The firearms rights group Gun Owners of America were the first to obtain the email, amid its Freedom of Information Act lawsuit against the FBI. A more widespread effort than was previously known by the federal government to use the forms is being demonstrated by them, which the Daily Caller revealed in September had been presented between 2016 and 2019 by FBI agents to people at their homes in Maine, Michigan, and Massachusetts, as well as in other undisclosed locations.
The FBI has stripped gun rights from at least 23 people with internal forms, which they did behind closed doors and without congressional approval.
Emails show, however, that the Secret Service and ICE, which are two agencies under the Department of Homeland Security, have also quietly used these same forms, reported the Washington Examiner.
With the FBI’s National Instant Criminal Background Check System signatories were registered and asked to declare that they were a “danger” to themselves or other people or lacking the “mental capacity adequately to contract” their lives.
In the past, the FBI targeted mostly people who had reportedly made violent threats on social media, in chat rooms, and in person, internal records show, as reported. On March 30, 2018, a Secret Service employee wrote to an FBI employee: “Good evening [redacted], Attached is a NICS self-submission form for [redacted] (DOB: [redacted].”
It was noted that the email was sent from a supervisory protective intelligence research specialist. “His USSS case number is 127-679-0044105,” the email continued. “If you have any questions, please let me know. Thank you,” said the email.
Records show that a form intended to waive the gun rights of the signatory was attached to the email.
Light shedding on the Secret Service’s usage of the form was also shown in an email from June 4, 2018.
“Can you please enter [redacted] into NICS and advise me when it has been entered. Thank you,” a Secret Service employee wrote to an FBI employee.
In November, Rep. Andrew Clyde (R-GA) put forth a resolution, which Democrats rejected recently, that would request Attorney General Merrick Garland turn over documents in connection to the forms. The congressman also said that he wants to know if more federal agencies have used the NICS forms.
“It’s just really, really concerning,” Clyde said, asking: “Is Veterans Affairs using this form to try and get veterans to self-report and deny themselves their Second Amendment right?”
“That needs to be discovered. We need to investigate that. In the majority, I think it becomes a valid question and a valid investigation, and I think we need to spotlight that,” he said.

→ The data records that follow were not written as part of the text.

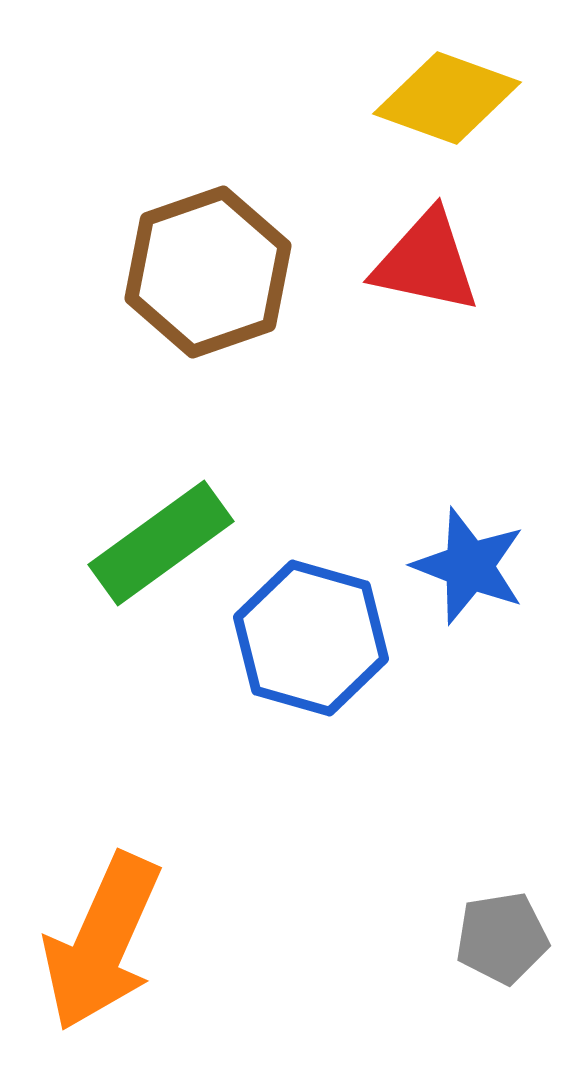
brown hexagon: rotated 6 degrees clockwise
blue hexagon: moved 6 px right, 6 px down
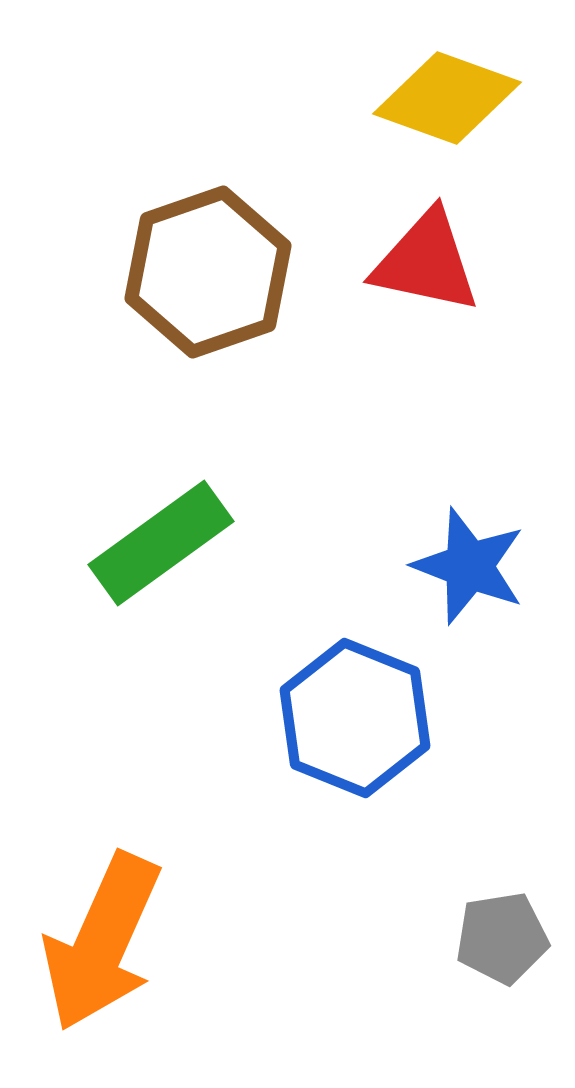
blue hexagon: moved 44 px right, 80 px down; rotated 6 degrees clockwise
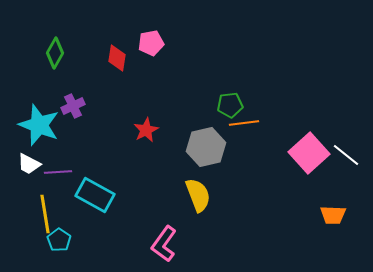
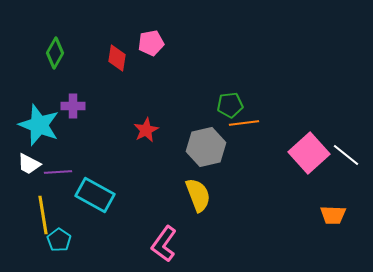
purple cross: rotated 25 degrees clockwise
yellow line: moved 2 px left, 1 px down
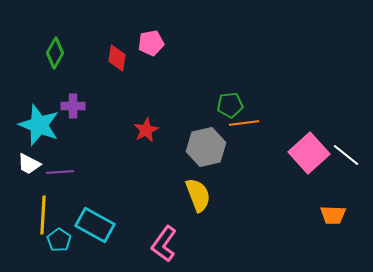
purple line: moved 2 px right
cyan rectangle: moved 30 px down
yellow line: rotated 12 degrees clockwise
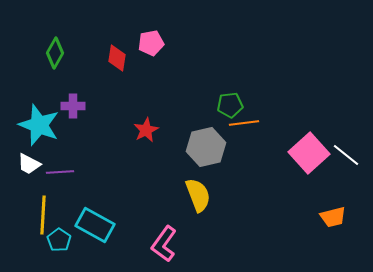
orange trapezoid: moved 2 px down; rotated 16 degrees counterclockwise
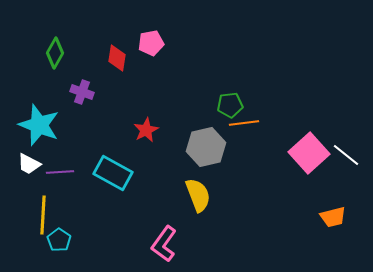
purple cross: moved 9 px right, 14 px up; rotated 20 degrees clockwise
cyan rectangle: moved 18 px right, 52 px up
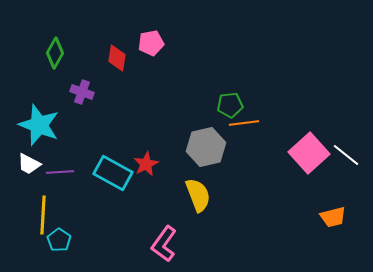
red star: moved 34 px down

ICE, which is an agency tasked with protecting the border and stopping illegal immigration, is being referred to in the other set of emails.

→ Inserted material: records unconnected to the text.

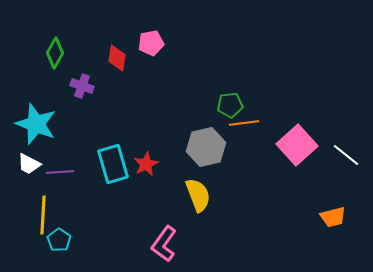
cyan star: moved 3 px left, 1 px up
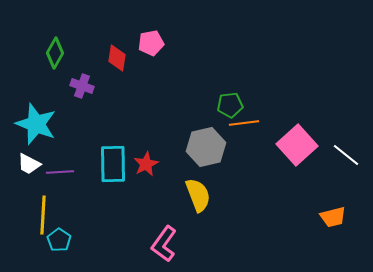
cyan rectangle: rotated 15 degrees clockwise
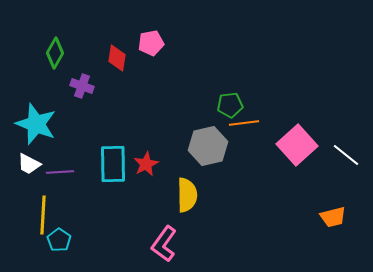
gray hexagon: moved 2 px right, 1 px up
yellow semicircle: moved 11 px left; rotated 20 degrees clockwise
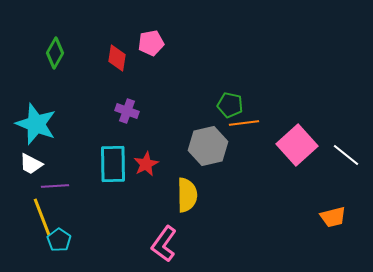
purple cross: moved 45 px right, 25 px down
green pentagon: rotated 20 degrees clockwise
white trapezoid: moved 2 px right
purple line: moved 5 px left, 14 px down
yellow line: moved 1 px left, 2 px down; rotated 24 degrees counterclockwise
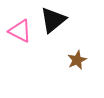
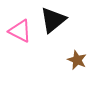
brown star: rotated 24 degrees counterclockwise
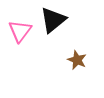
pink triangle: rotated 40 degrees clockwise
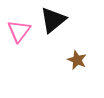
pink triangle: moved 1 px left
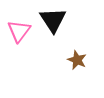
black triangle: rotated 24 degrees counterclockwise
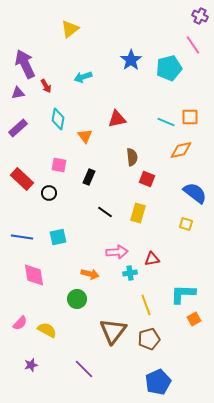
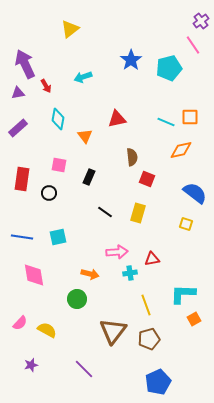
purple cross at (200, 16): moved 1 px right, 5 px down; rotated 28 degrees clockwise
red rectangle at (22, 179): rotated 55 degrees clockwise
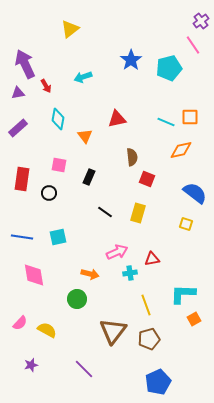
pink arrow at (117, 252): rotated 20 degrees counterclockwise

“Please see attached signed form,” wrote an undisclosed ICE employee to a NICS liaison specialist on March 26, 2019.
10 minutes later, the specialist wrote back in response: “Entered.”

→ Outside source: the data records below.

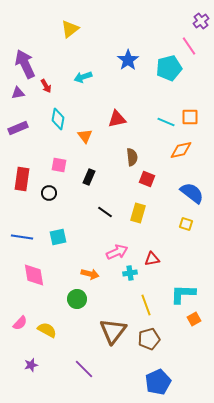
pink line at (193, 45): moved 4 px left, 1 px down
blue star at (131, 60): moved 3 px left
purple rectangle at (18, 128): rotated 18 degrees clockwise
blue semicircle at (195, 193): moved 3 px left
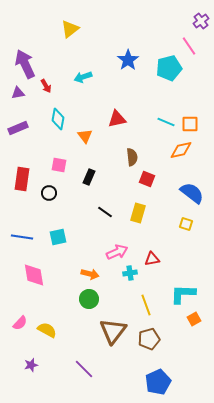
orange square at (190, 117): moved 7 px down
green circle at (77, 299): moved 12 px right
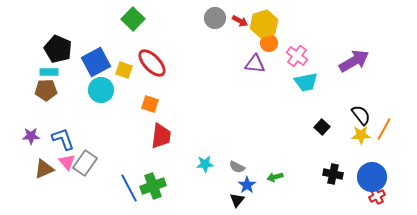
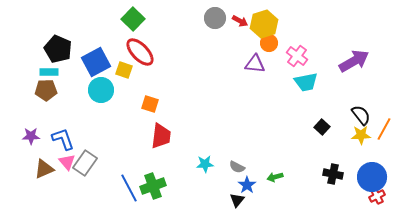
red ellipse: moved 12 px left, 11 px up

The ICE employee wrote back, saying: “Awesome!”
A former top DHS official under former President Donald Trump, Ken Cuccinelli finds it “shocking” that ICE appears to have used the FBI forms. Cuccinelli said that it is because ICE and the FBI have different areas of focus.
Cuccinelli, the former attorney general of Virginia, also said that “it certainly suggests to me that a certain type of agent is talking across the federal spectrum.”
“They were doing it when they had to know their leadership would have opposed it. It really speaks to the rogue nature of the ‘Deep State’ mentality,” he added.